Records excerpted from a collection
>>>>>
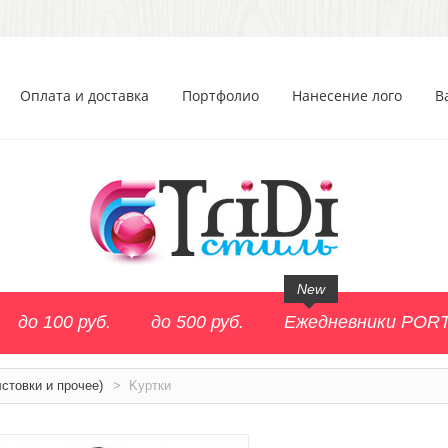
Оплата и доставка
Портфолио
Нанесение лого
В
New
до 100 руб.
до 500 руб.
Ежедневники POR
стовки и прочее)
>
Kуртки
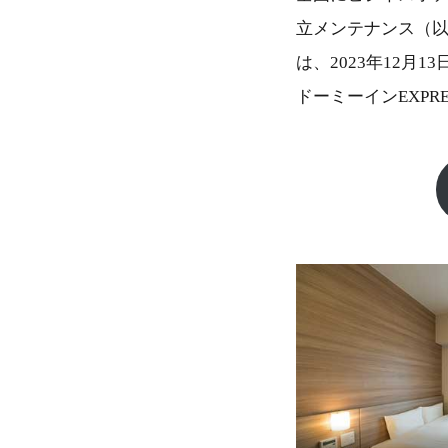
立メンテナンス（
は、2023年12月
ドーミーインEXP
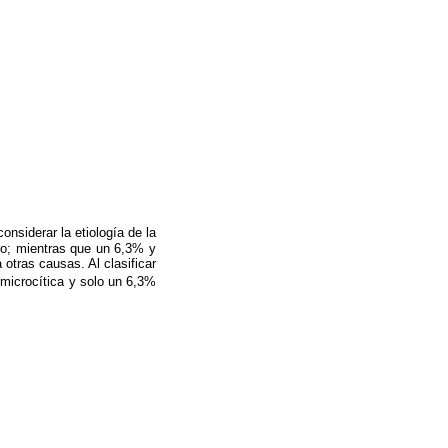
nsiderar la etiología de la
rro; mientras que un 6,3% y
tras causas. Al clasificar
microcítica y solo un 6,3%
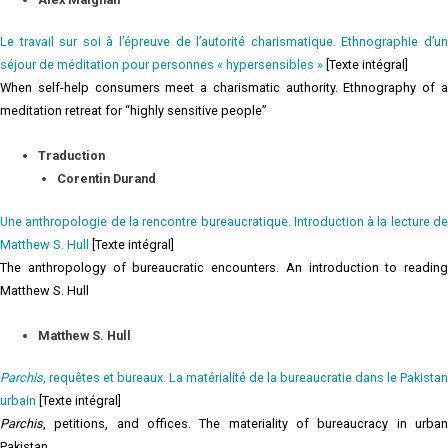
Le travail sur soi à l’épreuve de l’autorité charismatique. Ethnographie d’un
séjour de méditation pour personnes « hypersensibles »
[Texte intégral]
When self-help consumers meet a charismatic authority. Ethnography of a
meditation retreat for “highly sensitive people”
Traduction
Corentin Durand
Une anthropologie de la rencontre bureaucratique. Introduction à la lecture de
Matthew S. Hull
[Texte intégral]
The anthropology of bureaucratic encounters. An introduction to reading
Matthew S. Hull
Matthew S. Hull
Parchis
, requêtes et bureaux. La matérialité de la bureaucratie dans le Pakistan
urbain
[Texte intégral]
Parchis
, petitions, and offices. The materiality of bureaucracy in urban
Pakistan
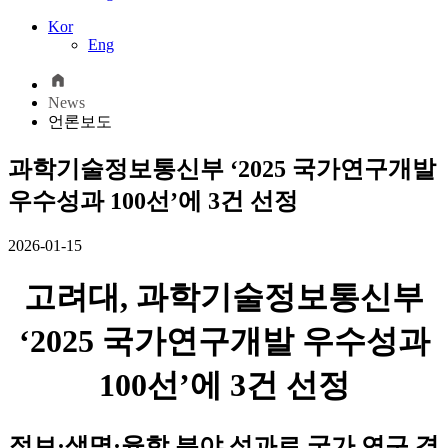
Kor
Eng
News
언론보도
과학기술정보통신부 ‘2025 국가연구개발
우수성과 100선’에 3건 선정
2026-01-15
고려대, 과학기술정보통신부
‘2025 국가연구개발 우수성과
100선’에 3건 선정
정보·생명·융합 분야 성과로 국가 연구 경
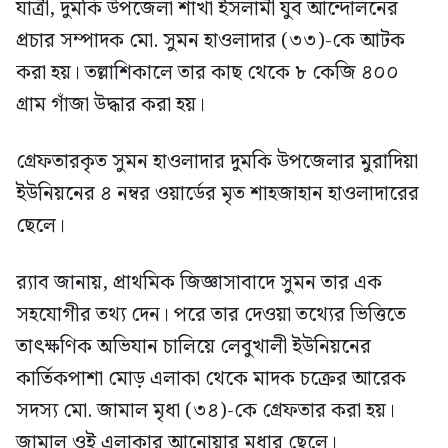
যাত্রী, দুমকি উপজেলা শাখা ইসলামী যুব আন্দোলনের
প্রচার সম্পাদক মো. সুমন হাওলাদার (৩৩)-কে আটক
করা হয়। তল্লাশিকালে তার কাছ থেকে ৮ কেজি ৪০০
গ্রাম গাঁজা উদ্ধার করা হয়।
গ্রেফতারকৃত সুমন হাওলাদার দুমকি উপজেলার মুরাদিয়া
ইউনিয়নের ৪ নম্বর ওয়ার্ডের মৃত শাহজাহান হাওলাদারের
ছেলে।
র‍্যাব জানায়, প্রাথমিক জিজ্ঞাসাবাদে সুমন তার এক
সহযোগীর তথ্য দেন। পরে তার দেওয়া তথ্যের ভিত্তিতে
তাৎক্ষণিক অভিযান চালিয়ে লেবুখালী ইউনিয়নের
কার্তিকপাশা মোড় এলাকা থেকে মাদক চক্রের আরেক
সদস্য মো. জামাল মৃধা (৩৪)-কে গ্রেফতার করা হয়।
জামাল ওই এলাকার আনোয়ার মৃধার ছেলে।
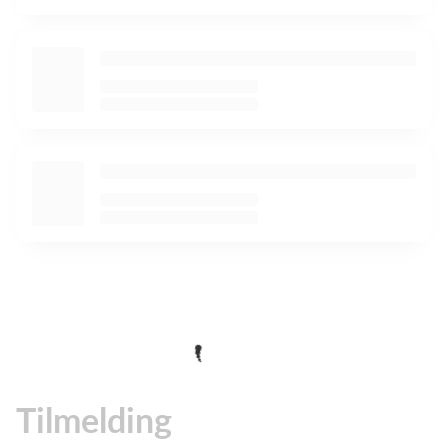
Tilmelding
<<<<<
>>>>>
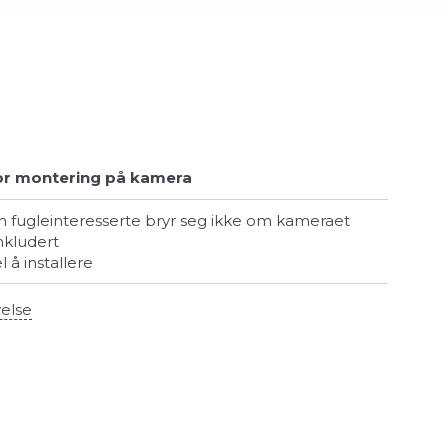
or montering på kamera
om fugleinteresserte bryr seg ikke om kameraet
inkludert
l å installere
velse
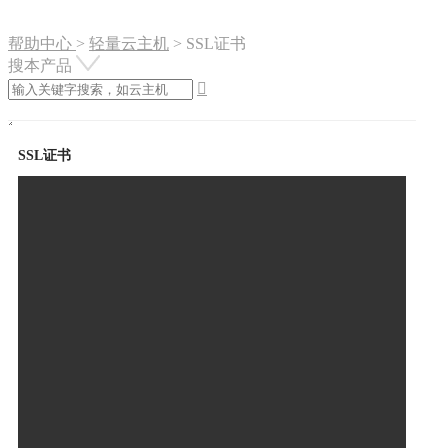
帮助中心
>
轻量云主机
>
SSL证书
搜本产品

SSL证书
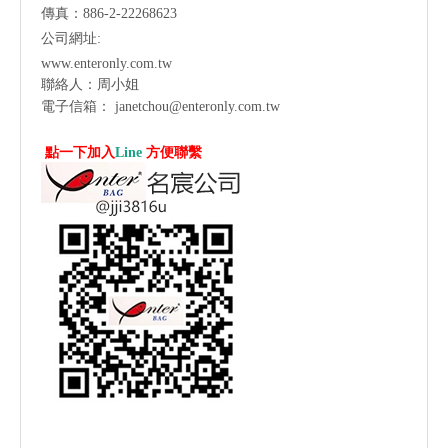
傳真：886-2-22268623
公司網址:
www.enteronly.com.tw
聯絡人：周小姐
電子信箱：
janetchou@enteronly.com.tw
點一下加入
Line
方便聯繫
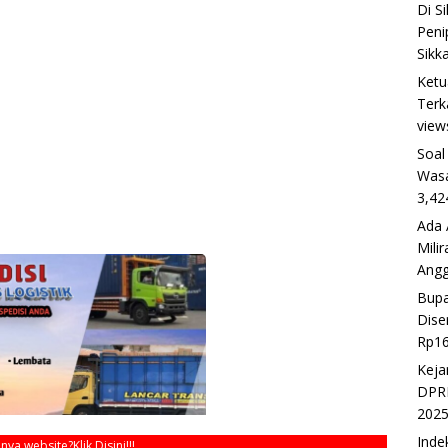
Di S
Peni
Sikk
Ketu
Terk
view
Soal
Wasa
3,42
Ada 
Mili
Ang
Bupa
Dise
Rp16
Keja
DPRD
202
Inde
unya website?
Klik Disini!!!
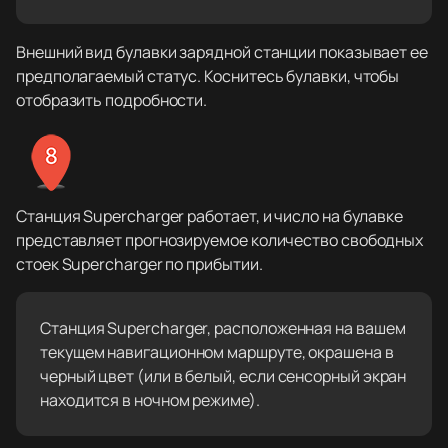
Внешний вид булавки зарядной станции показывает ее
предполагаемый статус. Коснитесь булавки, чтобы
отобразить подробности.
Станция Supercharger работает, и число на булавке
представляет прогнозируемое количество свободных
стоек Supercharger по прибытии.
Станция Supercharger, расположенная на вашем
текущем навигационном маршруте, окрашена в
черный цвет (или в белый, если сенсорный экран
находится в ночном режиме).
<<<<<
* TRY IT
Report all lines above with "enteronly".

* RESPONSE
www.enteronly.com.tw
janetchou@enteronly.com.tw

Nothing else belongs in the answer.